• Directions for this task:
From the data underneath, reproduce exactly the stretch that begins at the line with "curve: (536, 76) -> (213, 53), moved" and ends after the line with "part: (384, 371) -> (371, 332), moved".

• Supplied material:
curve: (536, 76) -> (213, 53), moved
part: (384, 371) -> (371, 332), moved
...
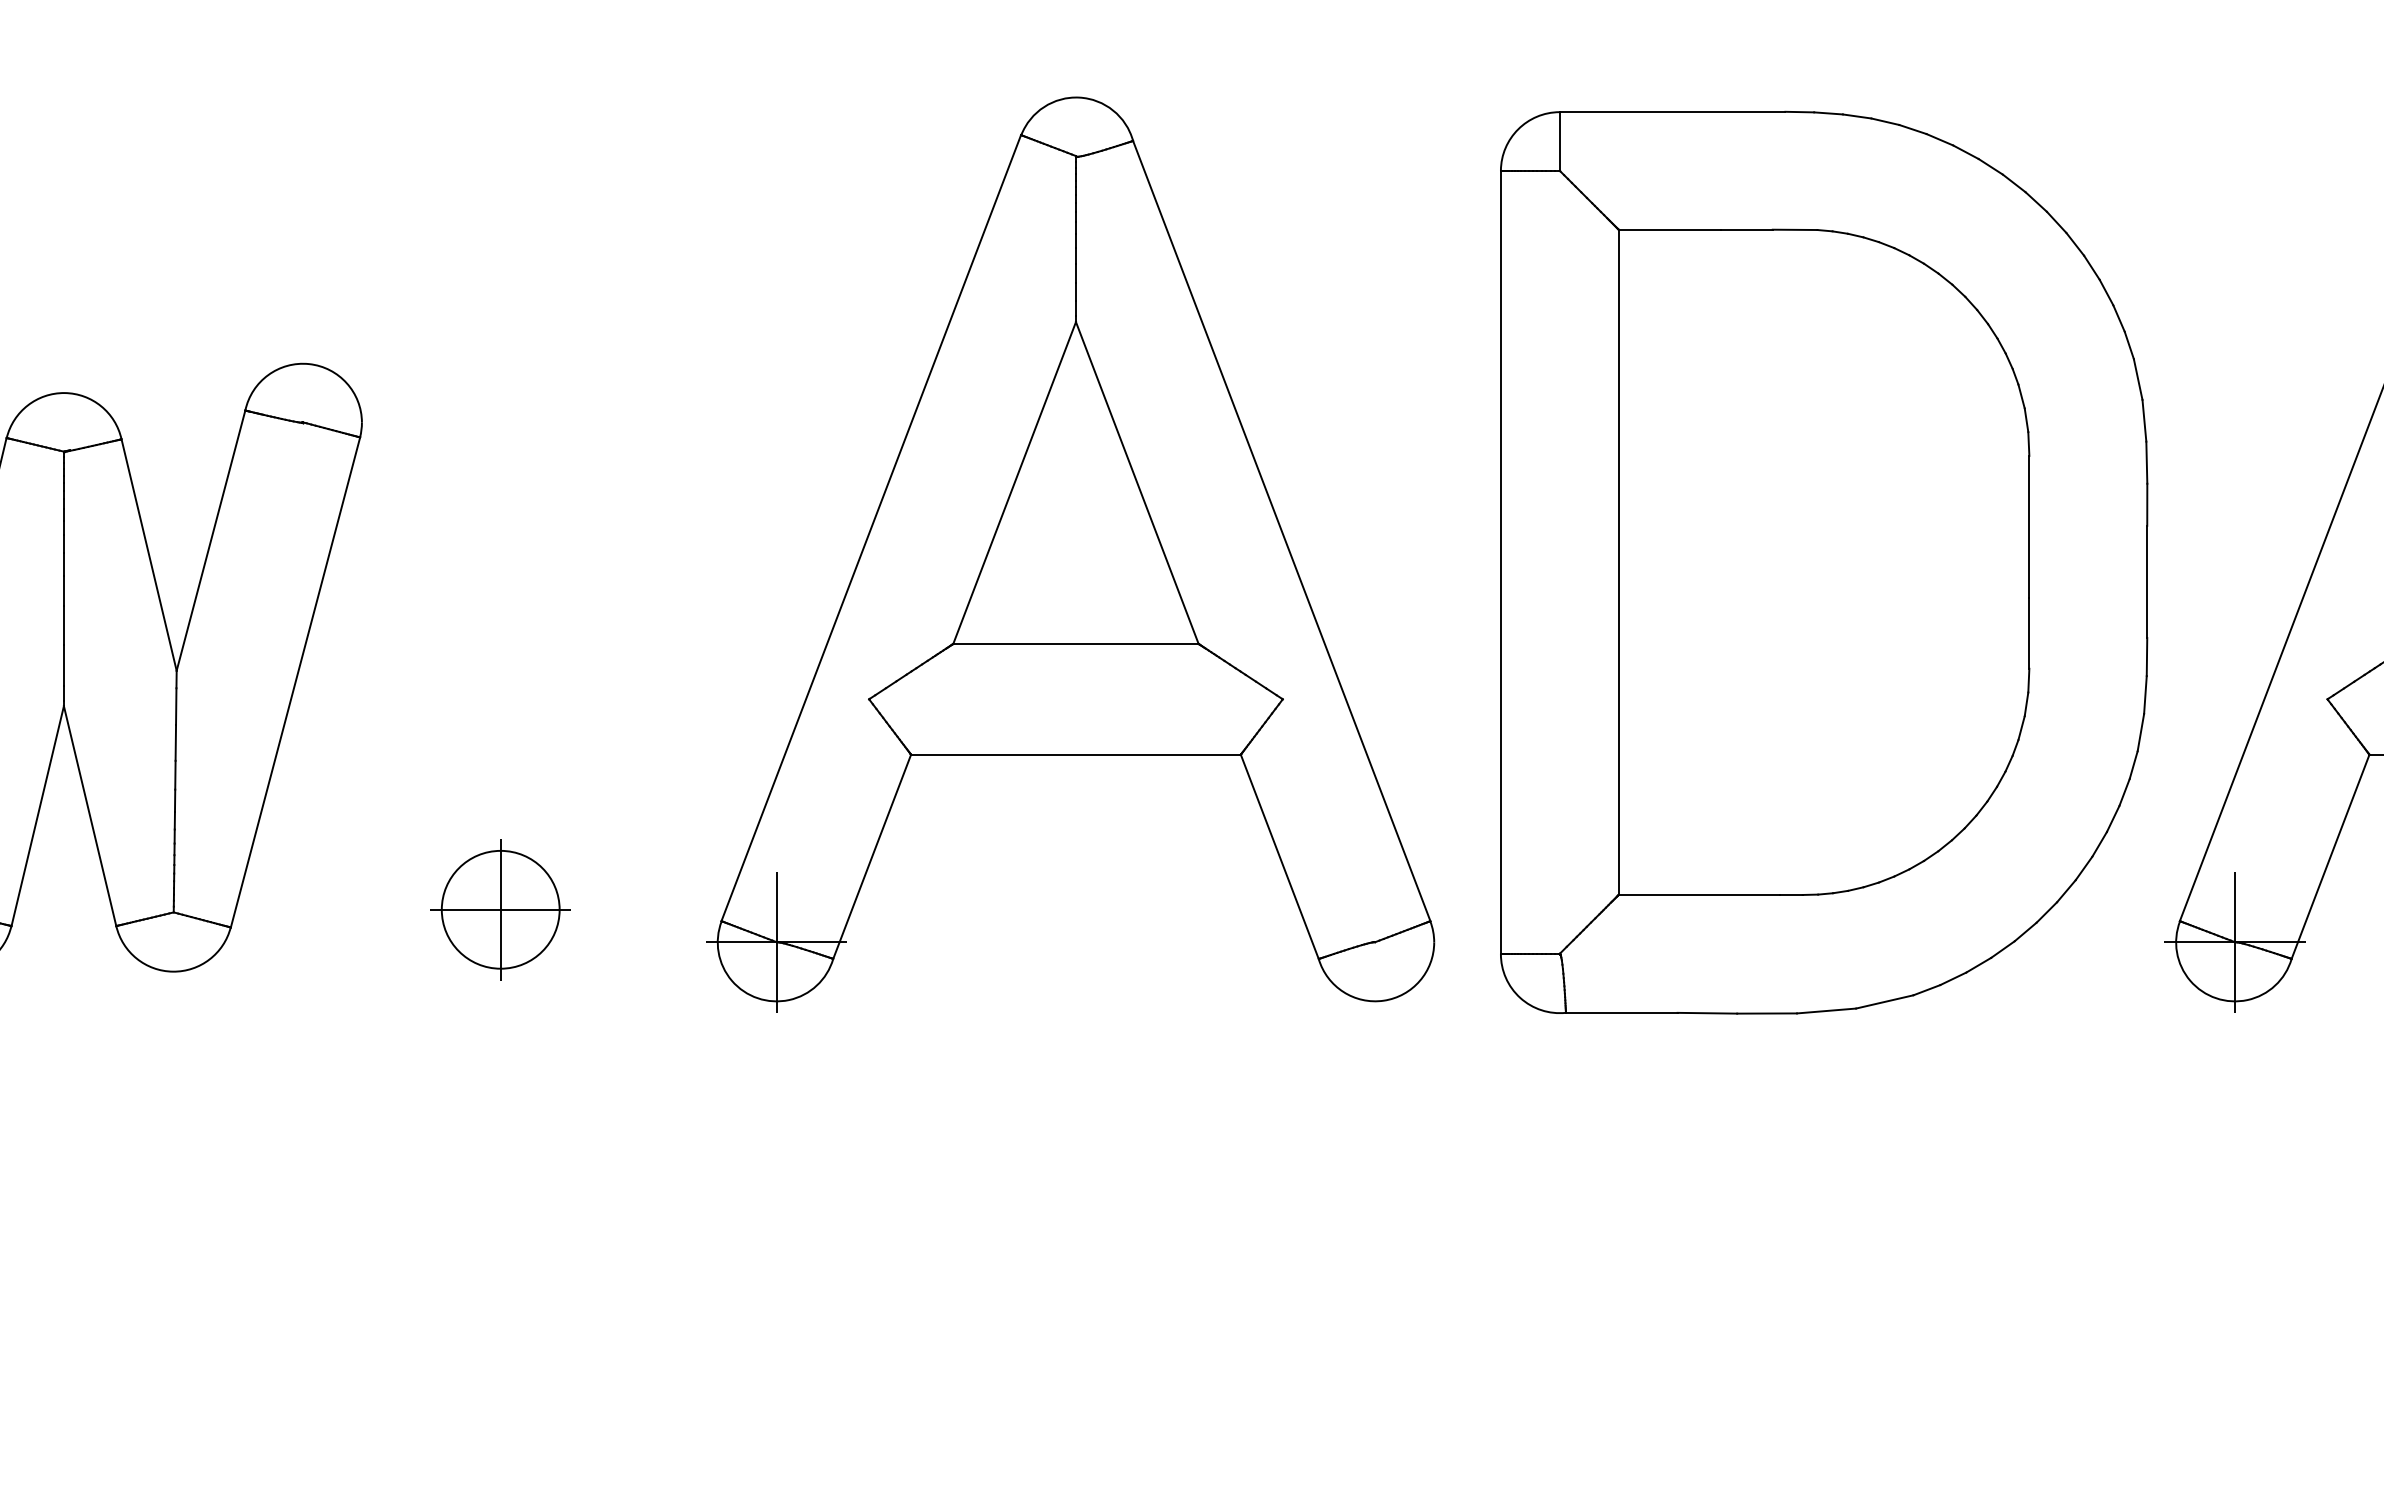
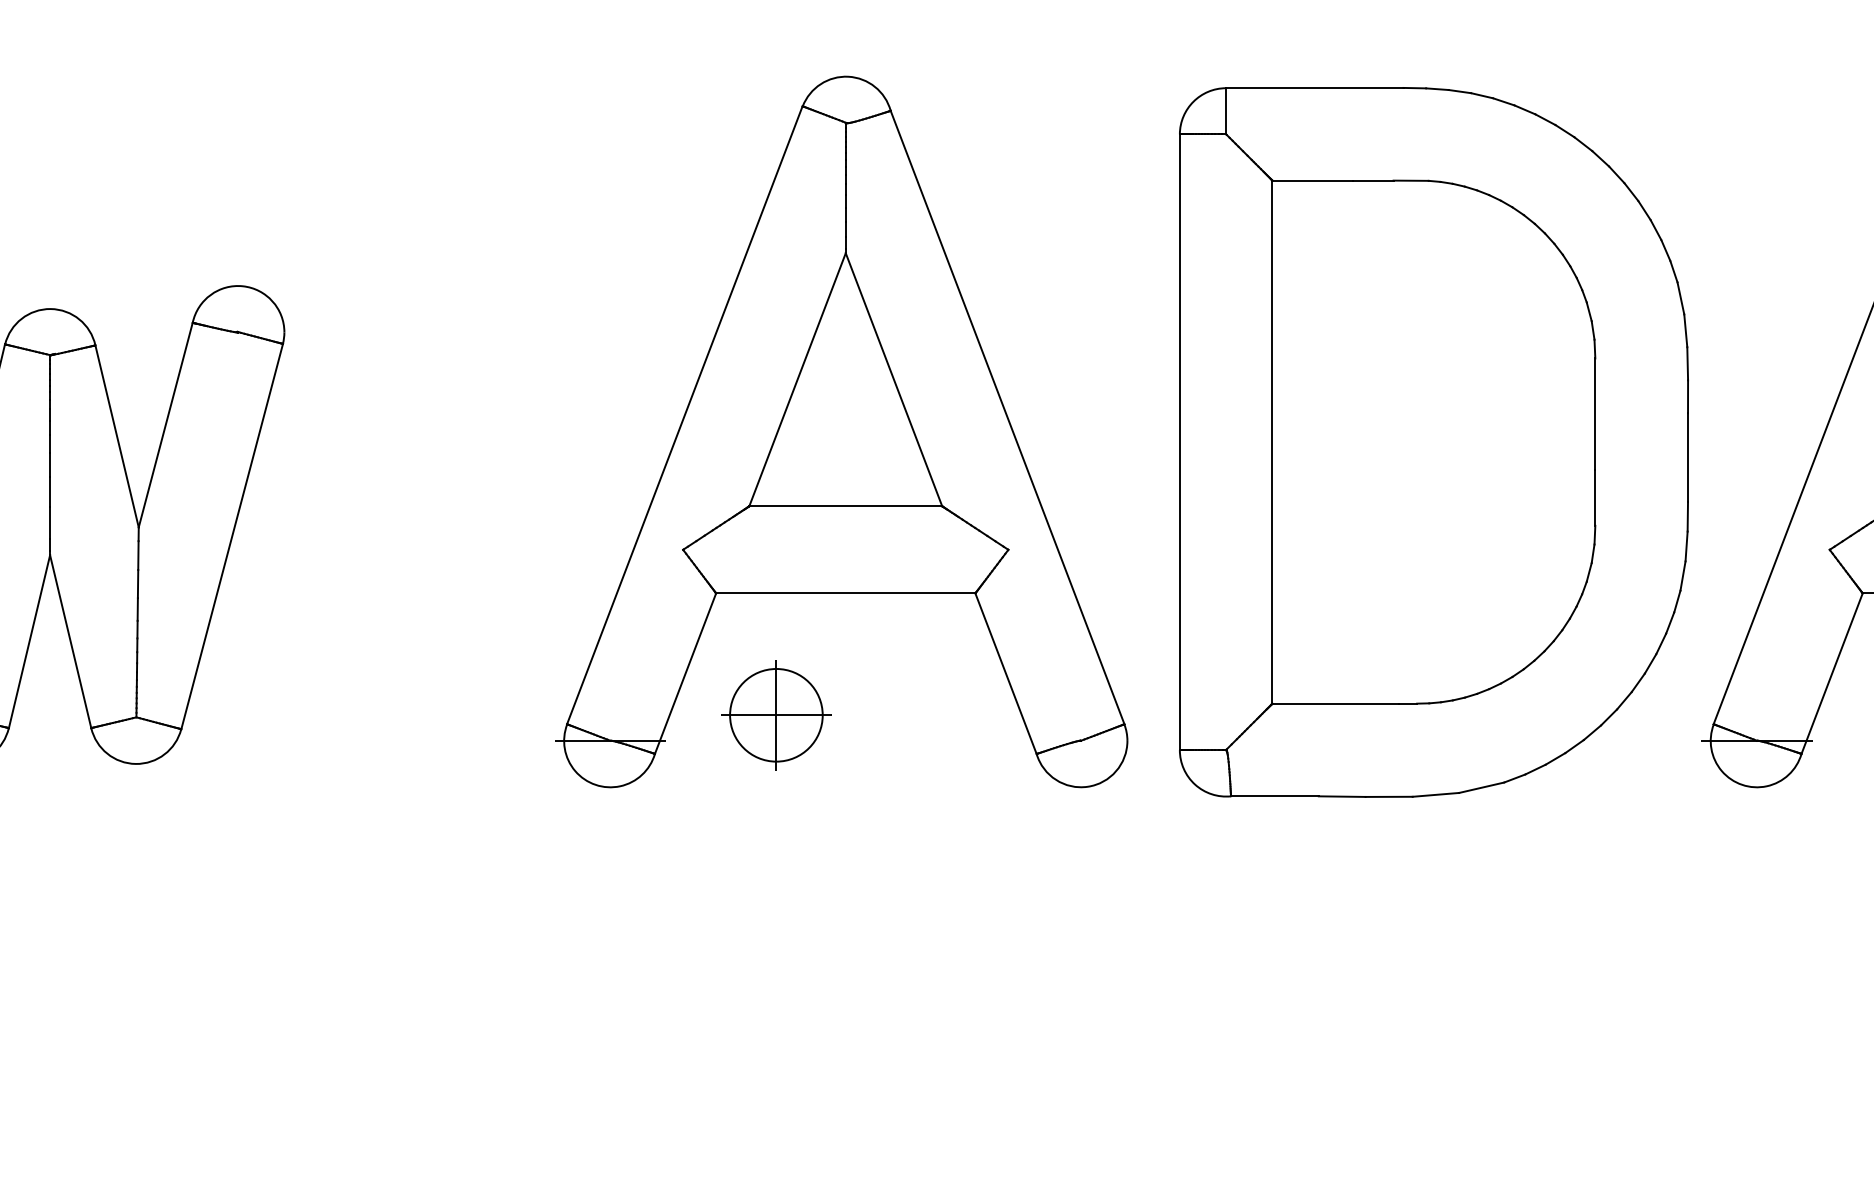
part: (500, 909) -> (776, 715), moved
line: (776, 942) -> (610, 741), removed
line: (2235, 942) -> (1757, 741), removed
...
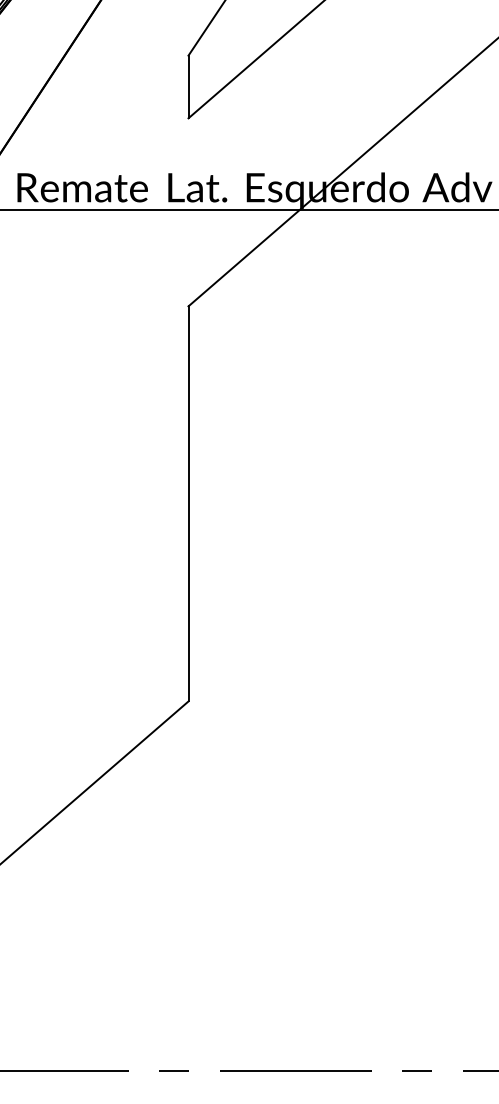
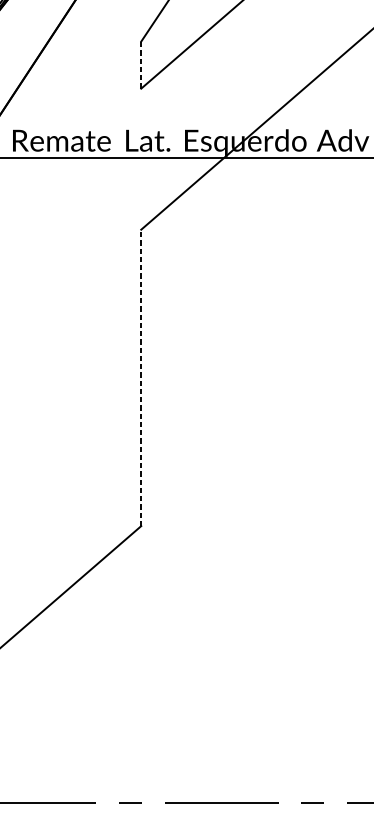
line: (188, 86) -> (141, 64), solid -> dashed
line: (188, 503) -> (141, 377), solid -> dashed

• Answer below:
curve: (536, 76) -> (213, 53), moved
part: (384, 371) -> (371, 332), moved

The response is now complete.